== Segment start ==
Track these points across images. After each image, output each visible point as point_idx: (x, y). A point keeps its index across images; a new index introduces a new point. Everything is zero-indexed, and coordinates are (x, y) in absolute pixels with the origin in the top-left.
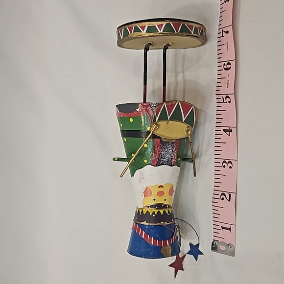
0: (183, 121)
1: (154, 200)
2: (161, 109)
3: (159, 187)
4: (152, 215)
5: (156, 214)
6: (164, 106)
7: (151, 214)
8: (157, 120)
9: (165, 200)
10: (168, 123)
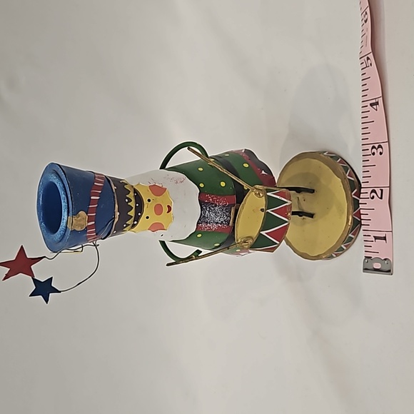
0: (261, 232)
1: (149, 200)
2: (283, 199)
3: (168, 206)
4: (128, 198)
5: (129, 204)
6: (286, 202)
7: (127, 196)
8: (268, 194)
9: (147, 218)
10: (262, 210)
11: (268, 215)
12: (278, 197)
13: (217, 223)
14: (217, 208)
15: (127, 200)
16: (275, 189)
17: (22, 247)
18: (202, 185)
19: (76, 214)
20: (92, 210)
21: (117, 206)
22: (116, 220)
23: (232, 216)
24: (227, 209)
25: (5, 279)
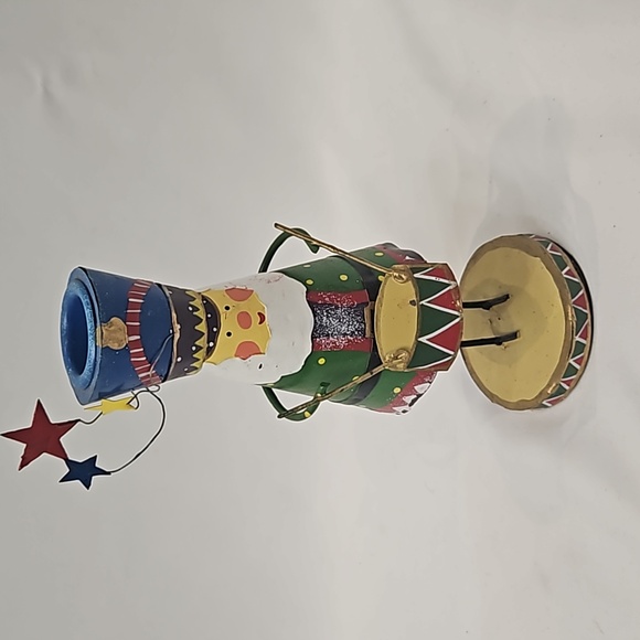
0: (420, 339)
1: (227, 308)
2: (442, 280)
3: (260, 314)
4: (192, 306)
5: (195, 313)
6: (449, 285)
7: (191, 303)
8: (416, 275)
9: (229, 334)
10: (412, 303)
11: (423, 310)
12: (433, 278)
13: (345, 334)
14: (339, 311)
15: (190, 309)
16: (425, 266)
17: (39, 402)
18: (310, 282)
19: (106, 320)
20: (133, 317)
21: (174, 315)
22: (177, 336)
23: (367, 321)
24: (357, 310)
25: (22, 466)
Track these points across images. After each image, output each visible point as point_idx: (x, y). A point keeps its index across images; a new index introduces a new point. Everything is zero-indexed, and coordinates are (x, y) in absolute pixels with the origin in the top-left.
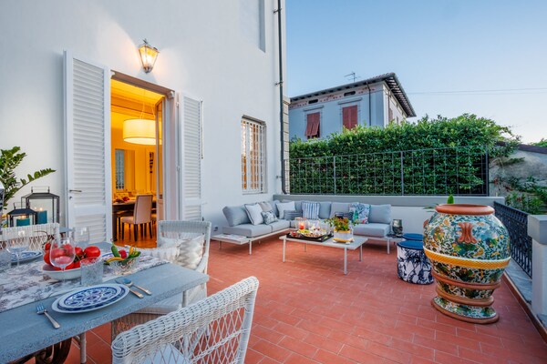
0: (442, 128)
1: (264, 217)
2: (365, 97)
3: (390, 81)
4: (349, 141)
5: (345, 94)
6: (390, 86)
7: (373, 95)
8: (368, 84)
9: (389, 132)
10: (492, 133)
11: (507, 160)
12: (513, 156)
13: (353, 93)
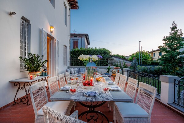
0: (100, 51)
1: (74, 72)
2: (80, 39)
3: (86, 36)
4: (79, 51)
5: (74, 37)
6: (86, 37)
7: (82, 39)
8: (81, 35)
9: (89, 50)
10: (109, 53)
11: (111, 59)
12: (112, 58)
13: (77, 37)
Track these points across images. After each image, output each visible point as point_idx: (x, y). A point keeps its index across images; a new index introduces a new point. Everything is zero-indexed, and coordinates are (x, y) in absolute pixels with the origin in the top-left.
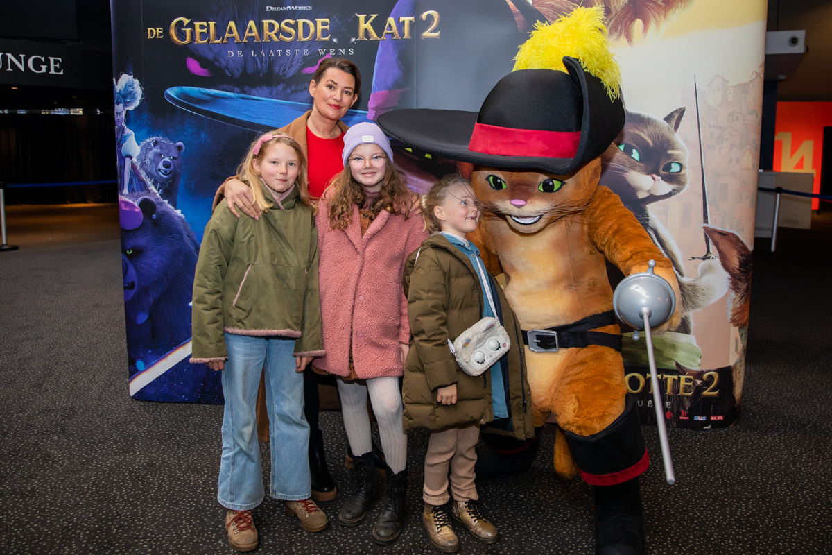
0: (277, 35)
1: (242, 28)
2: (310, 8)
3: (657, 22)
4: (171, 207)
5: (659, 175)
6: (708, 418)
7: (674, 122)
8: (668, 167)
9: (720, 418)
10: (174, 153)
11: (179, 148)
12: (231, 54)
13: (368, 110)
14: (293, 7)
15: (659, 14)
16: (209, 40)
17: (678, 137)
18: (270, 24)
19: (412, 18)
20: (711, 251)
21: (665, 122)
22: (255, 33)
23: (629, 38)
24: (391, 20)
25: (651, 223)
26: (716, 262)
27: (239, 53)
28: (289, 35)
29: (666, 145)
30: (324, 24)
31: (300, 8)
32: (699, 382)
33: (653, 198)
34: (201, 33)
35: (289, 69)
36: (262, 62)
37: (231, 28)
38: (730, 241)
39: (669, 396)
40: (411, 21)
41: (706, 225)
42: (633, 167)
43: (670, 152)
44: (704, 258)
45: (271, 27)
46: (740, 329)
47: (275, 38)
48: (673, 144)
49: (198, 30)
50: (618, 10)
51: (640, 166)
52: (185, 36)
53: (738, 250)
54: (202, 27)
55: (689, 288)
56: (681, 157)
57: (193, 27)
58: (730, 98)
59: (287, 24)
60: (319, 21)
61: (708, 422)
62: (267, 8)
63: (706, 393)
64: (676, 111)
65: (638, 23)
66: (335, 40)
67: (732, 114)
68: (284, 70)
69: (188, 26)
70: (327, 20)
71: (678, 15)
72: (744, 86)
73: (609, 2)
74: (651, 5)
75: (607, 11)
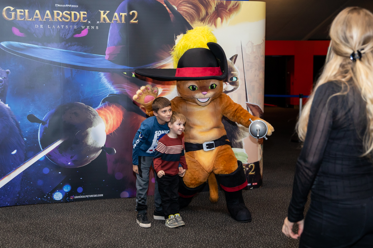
0: (61, 18)
1: (43, 14)
2: (77, 6)
3: (226, 19)
4: (3, 103)
5: (228, 82)
6: (252, 184)
7: (233, 60)
8: (232, 79)
9: (256, 184)
10: (5, 75)
11: (8, 73)
12: (37, 26)
13: (105, 55)
14: (69, 5)
15: (227, 16)
16: (25, 19)
17: (235, 66)
18: (57, 13)
19: (126, 14)
21: (230, 60)
22: (50, 16)
23: (215, 25)
24: (116, 14)
27: (41, 26)
28: (67, 19)
29: (231, 70)
30: (84, 14)
31: (72, 6)
32: (247, 169)
33: (226, 92)
34: (20, 15)
35: (67, 35)
36: (53, 31)
37: (37, 13)
38: (256, 108)
40: (125, 15)
41: (247, 102)
43: (232, 73)
45: (58, 14)
46: (261, 145)
47: (60, 20)
48: (234, 69)
49: (19, 13)
50: (211, 13)
52: (11, 16)
53: (259, 112)
54: (21, 12)
56: (237, 75)
57: (16, 12)
58: (255, 50)
59: (66, 13)
60: (82, 13)
61: (252, 186)
62: (56, 5)
63: (250, 173)
64: (234, 56)
65: (219, 19)
66: (89, 22)
67: (255, 57)
68: (65, 35)
69: (13, 11)
70: (86, 13)
71: (234, 17)
72: (259, 45)
73: (208, 10)
74: (224, 12)
75: (207, 14)
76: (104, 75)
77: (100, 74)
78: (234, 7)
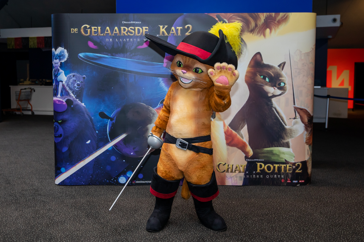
0: (127, 33)
1: (112, 30)
2: (140, 23)
3: (275, 30)
4: (80, 102)
5: (276, 87)
6: (298, 181)
7: (281, 67)
8: (280, 84)
9: (303, 181)
10: (82, 80)
11: (84, 78)
12: (107, 40)
13: (163, 63)
14: (133, 22)
15: (276, 27)
16: (98, 34)
17: (283, 73)
18: (124, 29)
19: (181, 28)
20: (297, 116)
21: (278, 68)
22: (118, 32)
23: (264, 35)
24: (173, 28)
25: (274, 106)
26: (299, 120)
27: (111, 40)
28: (132, 33)
29: (279, 76)
30: (146, 29)
31: (136, 22)
32: (294, 167)
33: (274, 96)
34: (94, 31)
36: (120, 44)
37: (107, 30)
38: (304, 112)
39: (283, 173)
41: (294, 106)
42: (266, 84)
43: (280, 78)
44: (294, 118)
45: (124, 30)
46: (309, 146)
48: (282, 75)
49: (93, 30)
50: (260, 25)
51: (269, 84)
52: (88, 32)
53: (307, 115)
54: (95, 29)
55: (289, 130)
56: (284, 80)
57: (91, 29)
58: (303, 58)
59: (131, 29)
60: (144, 28)
61: (298, 183)
62: (123, 22)
63: (297, 171)
64: (282, 63)
65: (268, 30)
67: (303, 64)
68: (130, 47)
69: (89, 28)
70: (147, 28)
71: (283, 27)
72: (308, 53)
73: (257, 22)
74: (273, 23)
75: (256, 25)
76: (162, 80)
77: (158, 79)
78: (283, 19)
== Segment end ==
→ **Problem**:
Output all of the records word for word, and keep the pictures out of the copy.

→ **Written solution**:
Track these points across images. After each image, output each visible point as point_idx: (x, y). A point keeps its index across images; a new index introduces a new point. Everything is zero-indexed, and coordinates are (x, y) in absolute pixels with the origin in the top-left.
0: (183, 121)
1: (154, 200)
2: (161, 109)
3: (159, 187)
4: (152, 215)
5: (156, 214)
6: (164, 106)
7: (151, 214)
8: (157, 120)
9: (165, 200)
10: (168, 123)
0: (261, 232)
1: (149, 200)
2: (283, 199)
3: (168, 206)
4: (128, 198)
5: (129, 204)
6: (286, 202)
7: (127, 196)
8: (268, 194)
9: (147, 218)
10: (262, 210)
11: (268, 215)
12: (278, 197)
13: (217, 223)
14: (217, 208)
15: (127, 200)
16: (275, 189)
17: (22, 247)
18: (202, 185)
19: (76, 214)
20: (92, 210)
21: (117, 206)
22: (116, 220)
23: (232, 216)
24: (227, 209)
25: (5, 279)
0: (420, 339)
1: (227, 308)
2: (442, 280)
3: (260, 314)
4: (192, 306)
5: (195, 313)
6: (449, 285)
7: (191, 303)
8: (416, 275)
9: (229, 334)
10: (412, 303)
11: (423, 310)
12: (433, 278)
13: (345, 334)
14: (339, 311)
15: (190, 309)
16: (425, 266)
17: (39, 402)
18: (310, 282)
19: (106, 320)
20: (133, 317)
21: (174, 315)
22: (177, 336)
23: (367, 321)
24: (357, 310)
25: (22, 466)
Track these points across images. After each image, output each visible point as point_idx: (x, y). A point keeps its index across images; a new index introduces a new point. Everything is zero-indexed, and coordinates are (x, y) in absolute pixels with the origin in the top-left.
0: (442, 128)
1: (264, 217)
2: (365, 97)
3: (390, 81)
4: (349, 141)
5: (345, 94)
6: (390, 86)
7: (373, 95)
8: (368, 84)
9: (389, 132)
10: (492, 133)
11: (507, 160)
12: (513, 156)
13: (353, 93)
0: (100, 51)
1: (74, 72)
2: (80, 39)
3: (86, 36)
4: (79, 51)
5: (74, 37)
6: (86, 37)
7: (82, 39)
8: (81, 35)
9: (89, 50)
10: (109, 53)
11: (111, 59)
12: (112, 58)
13: (77, 37)
Track these points across images. After each image, output each visible point as point_idx: (x, y). A point keeps its index across images; a new index introduces a new point. Everything is zero-indexed, and coordinates are (x, y) in absolute pixels with the origin in the top-left.
0: (277, 35)
1: (242, 28)
2: (310, 8)
3: (657, 22)
4: (171, 207)
5: (659, 175)
6: (708, 418)
7: (674, 122)
8: (668, 167)
9: (720, 418)
10: (174, 153)
11: (179, 148)
12: (231, 54)
13: (368, 110)
14: (293, 7)
15: (659, 14)
16: (209, 40)
17: (678, 137)
18: (270, 24)
19: (412, 18)
20: (711, 251)
21: (665, 122)
22: (255, 33)
23: (629, 38)
24: (391, 20)
25: (651, 223)
26: (716, 262)
27: (239, 53)
28: (289, 35)
29: (666, 145)
30: (324, 24)
31: (300, 8)
32: (699, 382)
33: (653, 198)
34: (201, 33)
35: (289, 69)
36: (262, 62)
37: (231, 28)
38: (730, 241)
39: (669, 396)
40: (411, 21)
41: (706, 225)
42: (633, 167)
43: (670, 152)
44: (704, 258)
45: (271, 27)
46: (740, 329)
47: (275, 38)
48: (673, 144)
49: (198, 30)
50: (618, 10)
51: (640, 166)
52: (185, 36)
53: (738, 250)
54: (202, 27)
55: (689, 288)
56: (681, 157)
57: (193, 27)
58: (730, 98)
59: (287, 24)
60: (319, 21)
61: (708, 422)
62: (267, 8)
63: (706, 393)
64: (676, 111)
65: (638, 23)
66: (335, 40)
67: (732, 114)
68: (284, 70)
69: (188, 26)
70: (327, 20)
71: (678, 15)
72: (744, 86)
73: (609, 2)
74: (651, 5)
75: (607, 11)
0: (61, 18)
1: (43, 14)
2: (77, 6)
3: (226, 19)
4: (3, 103)
5: (228, 82)
6: (252, 184)
7: (233, 60)
8: (232, 79)
9: (256, 184)
10: (5, 75)
11: (8, 73)
12: (37, 26)
13: (105, 55)
14: (69, 5)
15: (227, 16)
16: (25, 19)
17: (235, 66)
18: (57, 13)
19: (126, 14)
21: (230, 60)
22: (50, 16)
23: (215, 25)
24: (116, 14)
27: (41, 26)
28: (67, 19)
29: (231, 70)
30: (84, 14)
31: (72, 6)
32: (247, 169)
33: (226, 92)
34: (20, 15)
35: (67, 35)
36: (53, 31)
37: (37, 13)
38: (256, 108)
40: (125, 15)
41: (247, 102)
43: (232, 73)
45: (58, 14)
46: (261, 145)
47: (60, 20)
48: (234, 69)
49: (19, 13)
50: (211, 13)
52: (11, 16)
53: (259, 112)
54: (21, 12)
56: (237, 75)
57: (16, 12)
58: (255, 50)
59: (66, 13)
60: (82, 13)
61: (252, 186)
62: (56, 5)
63: (250, 173)
64: (234, 56)
65: (219, 19)
66: (89, 22)
67: (255, 57)
68: (65, 35)
69: (13, 11)
70: (86, 13)
71: (234, 17)
72: (259, 45)
73: (208, 10)
74: (224, 12)
75: (207, 14)
76: (104, 75)
77: (100, 74)
78: (234, 7)
0: (127, 33)
1: (112, 30)
2: (140, 23)
3: (275, 30)
4: (80, 102)
5: (276, 87)
6: (298, 181)
7: (281, 67)
8: (280, 84)
9: (303, 181)
10: (82, 80)
11: (84, 78)
12: (107, 40)
13: (163, 63)
14: (133, 22)
15: (276, 27)
16: (98, 34)
17: (283, 73)
18: (124, 29)
19: (181, 28)
20: (297, 116)
21: (278, 68)
22: (118, 32)
23: (264, 35)
24: (173, 28)
25: (274, 106)
26: (299, 120)
27: (111, 40)
28: (132, 33)
29: (279, 76)
30: (146, 29)
31: (136, 22)
32: (294, 167)
33: (274, 96)
34: (94, 31)
36: (120, 44)
37: (107, 30)
38: (304, 112)
39: (283, 173)
41: (294, 106)
42: (266, 84)
43: (280, 78)
44: (294, 118)
45: (124, 30)
46: (309, 146)
48: (282, 75)
49: (93, 30)
50: (260, 25)
51: (269, 84)
52: (88, 32)
53: (307, 115)
54: (95, 29)
55: (289, 130)
56: (284, 80)
57: (91, 29)
58: (303, 58)
59: (131, 29)
60: (144, 28)
61: (298, 183)
62: (123, 22)
63: (297, 171)
64: (282, 63)
65: (268, 30)
67: (303, 64)
68: (130, 47)
69: (89, 28)
70: (147, 28)
71: (283, 27)
72: (308, 53)
73: (257, 22)
74: (273, 23)
75: (256, 25)
76: (162, 80)
77: (158, 79)
78: (283, 19)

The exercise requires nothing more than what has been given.